"Recreational rioting is the term," the 46-year-old priest said. "It was like a Disney theme park for rioting. It was ludicrous."
Donegan said he and local Ardoyne authority figures — among them Irish Republican Army veterans once involved in directing, not stopping, riots — tried all night to take rocks, bottles and stones out of children's hands, but the kids wouldn't listen. Donegan said he particularly talked to a 9-year-old boy who had walked a mile (2 kilometers) that night to reach the rioting zone. "I thought to myself: Where are your parents? Who's supervising you?" he said in a telephone interview.
The priest said girls, many of them dressed for a night out — "At one stage it looked like a Milan catwalk," he quipped — had come to watch the boys riot. The boys in turn appeared determined to impress the girls with their bravery. He said alcohol and drug abuse fueled their dangerous behavior as police doused the crowd with jets from a water cannon.
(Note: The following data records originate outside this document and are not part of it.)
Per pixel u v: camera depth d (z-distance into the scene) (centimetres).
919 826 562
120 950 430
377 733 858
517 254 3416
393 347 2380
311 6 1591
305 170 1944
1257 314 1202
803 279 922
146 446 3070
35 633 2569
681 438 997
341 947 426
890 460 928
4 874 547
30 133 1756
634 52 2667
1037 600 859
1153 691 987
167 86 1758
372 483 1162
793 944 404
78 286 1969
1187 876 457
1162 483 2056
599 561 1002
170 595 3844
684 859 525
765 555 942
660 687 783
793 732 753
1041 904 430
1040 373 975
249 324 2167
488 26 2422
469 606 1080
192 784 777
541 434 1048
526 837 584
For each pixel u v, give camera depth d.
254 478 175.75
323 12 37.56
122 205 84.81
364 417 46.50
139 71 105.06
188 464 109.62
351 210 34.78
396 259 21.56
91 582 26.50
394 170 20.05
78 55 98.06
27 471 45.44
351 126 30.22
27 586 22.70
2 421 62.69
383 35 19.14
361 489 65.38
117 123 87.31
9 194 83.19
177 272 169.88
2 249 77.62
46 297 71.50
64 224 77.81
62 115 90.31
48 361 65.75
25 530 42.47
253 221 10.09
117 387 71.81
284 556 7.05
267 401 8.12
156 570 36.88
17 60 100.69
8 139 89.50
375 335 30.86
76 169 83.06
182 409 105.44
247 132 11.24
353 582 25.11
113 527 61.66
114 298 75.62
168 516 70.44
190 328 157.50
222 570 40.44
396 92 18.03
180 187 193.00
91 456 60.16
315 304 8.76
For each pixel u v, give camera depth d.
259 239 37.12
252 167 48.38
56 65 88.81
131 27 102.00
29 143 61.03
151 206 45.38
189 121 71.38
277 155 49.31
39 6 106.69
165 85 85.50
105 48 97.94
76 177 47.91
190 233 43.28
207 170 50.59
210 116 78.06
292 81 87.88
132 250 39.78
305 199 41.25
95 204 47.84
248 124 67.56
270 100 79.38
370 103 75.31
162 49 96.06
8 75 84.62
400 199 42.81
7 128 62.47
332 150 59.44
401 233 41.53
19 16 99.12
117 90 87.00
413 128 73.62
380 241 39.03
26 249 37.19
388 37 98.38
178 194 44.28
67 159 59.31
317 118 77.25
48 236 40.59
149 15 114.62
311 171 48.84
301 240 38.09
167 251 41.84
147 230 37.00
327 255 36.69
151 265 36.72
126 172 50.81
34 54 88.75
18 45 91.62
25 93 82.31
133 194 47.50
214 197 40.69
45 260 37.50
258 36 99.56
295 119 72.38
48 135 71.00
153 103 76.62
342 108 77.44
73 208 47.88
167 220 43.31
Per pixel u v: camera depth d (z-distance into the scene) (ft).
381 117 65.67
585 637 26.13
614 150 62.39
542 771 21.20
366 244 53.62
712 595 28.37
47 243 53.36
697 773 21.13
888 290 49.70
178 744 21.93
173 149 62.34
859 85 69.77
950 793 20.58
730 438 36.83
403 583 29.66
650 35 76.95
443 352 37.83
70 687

He said IRA dissidents opposed to Northern Ireland's peace process undoubtedly have played a background role in stoking the past three nights' rioting, which has spread to several other working-class Catholic parts of Belfast and other towns. But the priest said he and Ardoyne community leaders were openly questioning whether the area's children would have sought street fights with police even if the cited catalyst for the trouble — a small Orange parade near [the] Ardoyne on Monday night — had been barred by police. "That's the burning question for us," he said. "I saw children facing down what would have been hardened mainstream (IRA) republicans of yesteryear who are now full weight behind the peace process, and they were taking (abuse) from these young people who were literally out of control."